Startups are leveraging AR capability to enhance customer’s product experience. I spoke to the CEO of an India based startup Yeppar. Ankush Sharma is a serial entrepreneur whose venture has already reached revenue positive status. Yeppar has been built on Vuforia SDK. The development work has been done by an in house team of developers.
Soon after the app became live, Sharma has secured a contract with a local newspaper group. A Yeppar AR application on a smart device when its camera is pointed at a particular news item pulls additional information on the item from the internet. This functionality is adding variety to an otherwise boring act of reading a newspaper. The newspaper finds this innovation interesting and they hope to leverage this to increase their customer base.
The choice of a media customer to sell AR is particularly interesting. I couldn’t help but notice a common strategy of at least two startups located in different parts of the world and interviewed by me. Both coincidentally are attending the Lisbon web summit event scheduled for November 2016.
Sharma’s Yeppar is based out of India and Luca Bona’s venture – Quibee is Turin Italy based.
Both have tied up with media organization as their first customers. Luca is using iBeacons to stream proprietary media content to cruise tourists and travelers. Ankush is enhancing newspaper content through an AR app.

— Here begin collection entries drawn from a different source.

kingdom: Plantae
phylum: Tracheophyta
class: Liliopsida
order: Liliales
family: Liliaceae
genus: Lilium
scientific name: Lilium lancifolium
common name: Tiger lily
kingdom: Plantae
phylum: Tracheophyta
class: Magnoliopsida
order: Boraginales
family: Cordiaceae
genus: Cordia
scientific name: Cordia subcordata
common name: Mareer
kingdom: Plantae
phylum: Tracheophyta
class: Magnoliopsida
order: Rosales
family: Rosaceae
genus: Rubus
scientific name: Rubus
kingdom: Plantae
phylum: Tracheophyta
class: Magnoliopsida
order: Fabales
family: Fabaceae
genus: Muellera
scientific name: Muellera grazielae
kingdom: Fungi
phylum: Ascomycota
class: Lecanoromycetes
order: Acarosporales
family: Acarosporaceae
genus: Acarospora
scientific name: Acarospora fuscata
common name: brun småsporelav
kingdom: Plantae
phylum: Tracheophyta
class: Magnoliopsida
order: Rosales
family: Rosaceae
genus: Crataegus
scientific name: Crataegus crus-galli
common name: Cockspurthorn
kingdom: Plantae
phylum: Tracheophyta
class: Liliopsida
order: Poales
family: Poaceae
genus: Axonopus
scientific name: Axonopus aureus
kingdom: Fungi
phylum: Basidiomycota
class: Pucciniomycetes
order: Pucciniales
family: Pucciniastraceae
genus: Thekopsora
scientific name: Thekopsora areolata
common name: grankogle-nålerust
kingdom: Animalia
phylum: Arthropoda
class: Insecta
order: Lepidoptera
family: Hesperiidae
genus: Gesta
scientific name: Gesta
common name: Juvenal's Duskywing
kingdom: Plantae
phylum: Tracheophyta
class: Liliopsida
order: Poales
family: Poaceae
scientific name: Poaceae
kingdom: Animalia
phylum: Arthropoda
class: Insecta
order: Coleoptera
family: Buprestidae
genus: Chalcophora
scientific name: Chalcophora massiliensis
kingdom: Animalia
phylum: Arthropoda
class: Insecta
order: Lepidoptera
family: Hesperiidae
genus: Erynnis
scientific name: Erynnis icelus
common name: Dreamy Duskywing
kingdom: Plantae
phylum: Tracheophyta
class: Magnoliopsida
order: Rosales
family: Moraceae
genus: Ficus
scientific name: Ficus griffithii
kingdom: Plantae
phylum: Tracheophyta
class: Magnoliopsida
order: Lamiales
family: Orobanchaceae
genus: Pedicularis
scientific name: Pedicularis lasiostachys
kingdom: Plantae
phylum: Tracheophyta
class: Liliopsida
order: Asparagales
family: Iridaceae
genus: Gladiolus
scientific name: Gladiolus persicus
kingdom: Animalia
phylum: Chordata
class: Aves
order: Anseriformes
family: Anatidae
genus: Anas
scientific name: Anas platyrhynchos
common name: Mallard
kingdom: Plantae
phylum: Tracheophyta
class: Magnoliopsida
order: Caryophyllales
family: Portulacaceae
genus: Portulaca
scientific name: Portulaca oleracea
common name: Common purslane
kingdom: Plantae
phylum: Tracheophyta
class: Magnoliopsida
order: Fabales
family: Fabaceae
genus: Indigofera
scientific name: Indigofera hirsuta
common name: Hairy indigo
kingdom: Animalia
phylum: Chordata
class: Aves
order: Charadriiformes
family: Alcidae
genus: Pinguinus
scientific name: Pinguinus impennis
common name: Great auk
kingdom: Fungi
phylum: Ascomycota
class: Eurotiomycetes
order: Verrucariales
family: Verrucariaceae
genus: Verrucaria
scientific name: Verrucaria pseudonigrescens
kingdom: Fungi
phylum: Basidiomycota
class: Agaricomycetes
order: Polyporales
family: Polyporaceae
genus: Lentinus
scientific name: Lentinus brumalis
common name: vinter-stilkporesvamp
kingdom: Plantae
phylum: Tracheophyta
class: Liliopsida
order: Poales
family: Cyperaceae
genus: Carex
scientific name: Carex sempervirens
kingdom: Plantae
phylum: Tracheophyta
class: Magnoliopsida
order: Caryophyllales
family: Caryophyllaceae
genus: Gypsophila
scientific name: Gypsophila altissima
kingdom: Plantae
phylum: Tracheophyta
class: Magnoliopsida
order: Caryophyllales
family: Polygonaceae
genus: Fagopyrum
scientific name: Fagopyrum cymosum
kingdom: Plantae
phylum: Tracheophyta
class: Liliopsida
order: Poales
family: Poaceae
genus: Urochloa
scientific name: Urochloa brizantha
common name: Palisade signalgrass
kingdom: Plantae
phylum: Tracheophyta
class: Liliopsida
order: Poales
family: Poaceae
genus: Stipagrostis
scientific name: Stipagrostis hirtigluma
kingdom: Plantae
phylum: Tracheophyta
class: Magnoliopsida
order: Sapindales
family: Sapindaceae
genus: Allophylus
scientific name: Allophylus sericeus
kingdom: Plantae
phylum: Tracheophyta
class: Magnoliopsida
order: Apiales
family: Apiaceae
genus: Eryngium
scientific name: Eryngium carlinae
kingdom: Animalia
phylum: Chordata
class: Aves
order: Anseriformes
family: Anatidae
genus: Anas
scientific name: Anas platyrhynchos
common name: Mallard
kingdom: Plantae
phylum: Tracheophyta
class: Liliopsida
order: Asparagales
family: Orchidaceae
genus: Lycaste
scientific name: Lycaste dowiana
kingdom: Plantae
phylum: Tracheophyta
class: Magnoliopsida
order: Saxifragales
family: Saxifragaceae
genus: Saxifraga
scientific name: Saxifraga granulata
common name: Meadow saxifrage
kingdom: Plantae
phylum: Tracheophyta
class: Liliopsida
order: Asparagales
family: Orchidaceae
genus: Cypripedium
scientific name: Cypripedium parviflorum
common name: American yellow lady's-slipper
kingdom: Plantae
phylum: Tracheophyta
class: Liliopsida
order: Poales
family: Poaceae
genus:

Both are leveraging the media outreach capability of their customers. This way they are able to not just benefit their customers by bringing in innovation to a staid business like publishing but in return are able to get eyeballs of a wide customer base for their innovation.
Yeppar has been adding customers for his app regularly. He has a major India based fruit juice manufacturer, multiple restaurants who want their food menus enhanced as their customers. It is just a few months year since Yeppar app launch.
AR is clearly becoming a tool that will be increasingly leveraged by marketers. It is just a matter of time AR use will become ubiquitous.